*** Data excerpts ***

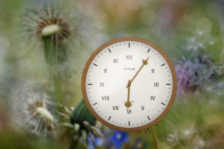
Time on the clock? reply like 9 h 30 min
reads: 6 h 06 min
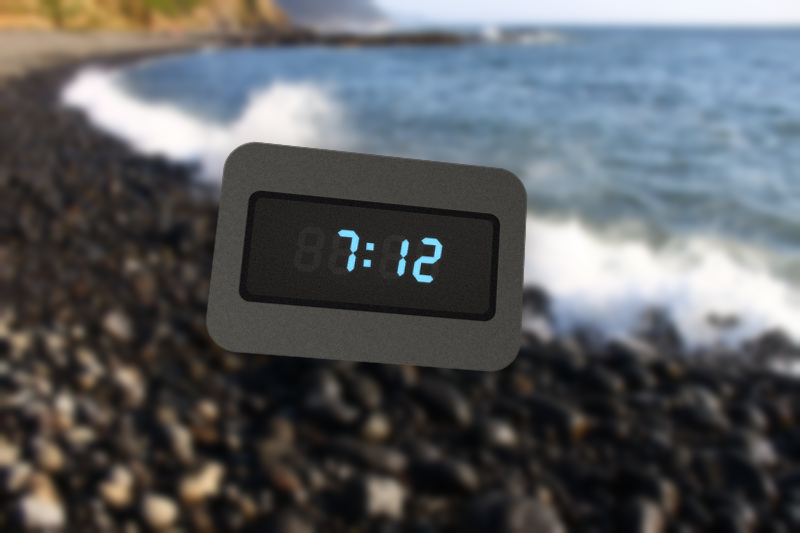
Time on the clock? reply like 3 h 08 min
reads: 7 h 12 min
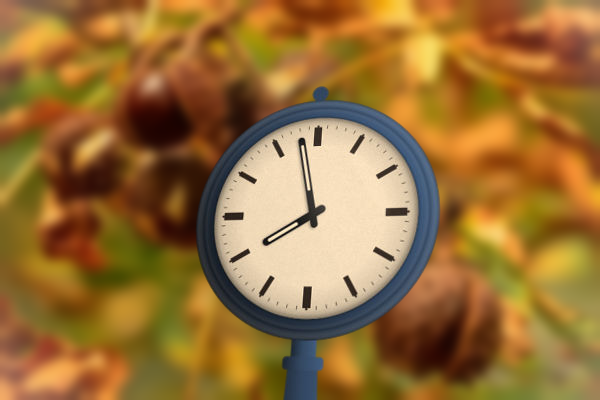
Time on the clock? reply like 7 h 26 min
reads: 7 h 58 min
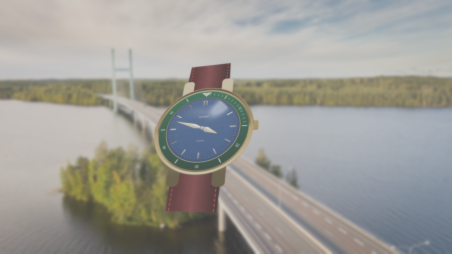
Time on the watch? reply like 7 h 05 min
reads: 3 h 48 min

***

### [What the exercise asks]
Write out the listing again without the pictures, putting "answer in the form" in place of every "reply like" and leaving all other text unchanged.

### [Problem solution]
Time on the clock? answer in the form 9 h 30 min
reads: 6 h 06 min
Time on the clock? answer in the form 3 h 08 min
reads: 7 h 12 min
Time on the clock? answer in the form 7 h 26 min
reads: 7 h 58 min
Time on the watch? answer in the form 7 h 05 min
reads: 3 h 48 min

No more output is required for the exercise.